YOUR OBJECTIVE:
Render all the lines below as a JSON list of strings, one string per line, leaving out any blank lines.

SOURCE RECORDS:
* * *
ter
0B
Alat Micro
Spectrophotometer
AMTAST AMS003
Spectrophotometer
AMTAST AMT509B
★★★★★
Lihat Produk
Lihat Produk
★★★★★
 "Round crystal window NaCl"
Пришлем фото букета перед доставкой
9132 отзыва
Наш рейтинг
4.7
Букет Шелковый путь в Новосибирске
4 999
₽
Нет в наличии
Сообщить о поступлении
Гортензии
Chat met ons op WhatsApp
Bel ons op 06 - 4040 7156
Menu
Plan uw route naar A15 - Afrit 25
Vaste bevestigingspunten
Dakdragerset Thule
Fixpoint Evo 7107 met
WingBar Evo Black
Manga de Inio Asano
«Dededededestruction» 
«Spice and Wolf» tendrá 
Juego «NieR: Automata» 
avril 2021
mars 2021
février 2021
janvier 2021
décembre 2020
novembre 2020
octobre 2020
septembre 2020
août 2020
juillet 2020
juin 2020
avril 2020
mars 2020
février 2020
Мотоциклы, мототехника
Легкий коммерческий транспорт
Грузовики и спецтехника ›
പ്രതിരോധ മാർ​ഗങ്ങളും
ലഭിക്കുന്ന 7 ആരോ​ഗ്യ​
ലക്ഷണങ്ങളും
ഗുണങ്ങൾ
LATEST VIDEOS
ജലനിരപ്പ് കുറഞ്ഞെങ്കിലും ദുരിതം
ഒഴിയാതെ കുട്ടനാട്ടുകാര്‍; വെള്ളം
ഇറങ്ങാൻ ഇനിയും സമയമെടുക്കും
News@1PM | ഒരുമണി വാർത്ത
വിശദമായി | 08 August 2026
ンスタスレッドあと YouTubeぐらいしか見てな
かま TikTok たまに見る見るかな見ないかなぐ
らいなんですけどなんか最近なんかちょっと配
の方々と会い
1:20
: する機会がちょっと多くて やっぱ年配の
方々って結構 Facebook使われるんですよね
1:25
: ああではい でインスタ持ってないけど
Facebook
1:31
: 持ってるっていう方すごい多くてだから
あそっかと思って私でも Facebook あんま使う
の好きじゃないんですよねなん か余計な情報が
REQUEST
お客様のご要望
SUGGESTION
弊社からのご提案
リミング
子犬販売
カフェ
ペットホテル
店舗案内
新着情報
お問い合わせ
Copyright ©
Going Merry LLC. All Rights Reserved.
* * *
COMPLETED EXERCISE:
[
  "ter",
  "0B",
  "Alat Micro",
  "Spectrophotometer",
  "AMTAST AMS003",
  "Spectrophotometer",
  "AMTAST AMT509B",
  "★★★★★",
  "Lihat Produk",
  "Lihat Produk",
  "★★★★★",
  " \"Round crystal window NaCl\"",
  "Пришлем фото букета перед доставкой",
  "9132 отзыва",
  "Наш рейтинг",
  "4.7",
  "Букет Шелковый путь в Новосибирске",
  "4 999",
  "₽",
  "Нет в наличии",
  "Сообщить о поступлении",
  "Гортензии",
  "Chat met ons op WhatsApp",
  "Bel ons op 06 - 4040 7156",
  "Menu",
  "Plan uw route naar A15 - Afrit 25",
  "Vaste bevestigingspunten",
  "Dakdragerset Thule",
  "Fixpoint Evo 7107 met",
  "WingBar Evo Black",
  "Manga de Inio Asano",
  "«Dededededestruction» ",
  "«Spice and Wolf» tendrá ",
  "Juego «NieR: Automata» ",
  "avril 2021",
  "mars 2021",
  "février 2021",
  "janvier 2021",
  "décembre 2020",
  "novembre 2020",
  "octobre 2020",
  "septembre 2020",
  "août 2020",
  "juillet 2020",
  "juin 2020",
  "avril 2020",
  "mars 2020",
  "février 2020",
  "Мотоциклы, мототехника",
  "Легкий коммерческий транспорт",
  "Грузовики и спецтехника ›",
  "പ്രതിരോധ മാർ​ഗങ്ങളും",
  "ലഭിക്കുന്ന 7 ആരോ​ഗ്യ​",
  "ലക്ഷണങ്ങളും",
  "ഗുണങ്ങൾ",
  "LATEST VIDEOS",
  "ജലനിരപ്പ് കുറഞ്ഞെങ്കിലും ദുരിതം",
  "ഒഴിയാതെ കുട്ടനാട്ടുകാര്‍; വെള്ളം",
  "ഇറങ്ങാൻ ഇനിയും സമയമെടുക്കും",
  "News@1PM | ഒരുമണി വാർത്ത",
  "വിശദമായി | 08 August 2026",
  "ンスタスレッドあと YouTubeぐらいしか見てな",
  "かま TikTok たまに見る見るかな見ないかなぐ",
  "らいなんですけどなんか最近なんかちょっと配",
  "の方々と会い",
  "1:20",
  ": する機会がちょっと多くて やっぱ年配の",
  "方々って結構 Facebook使われるんですよね",
  "1:25",
  ": ああではい でインスタ持ってないけど",
  "Facebook",
  "1:31",
  ": 持ってるっていう方すごい多くてだから",
  "あそっかと思って私でも Facebook あんま使う",
  "の好きじゃないんですよねなん か余計な情報が",
  "REQUEST",
  "お客様のご要望",
  "SUGGESTION",
  "弊社からのご提案",
  "リミング",
  "子犬販売",
  "カフェ",
  "ペットホテル",
  "店舗案内",
  "新着情報",
  "お問い合わせ",
  "Copyright ©",
  "Going Merry LLC. All Rights Reserved."
]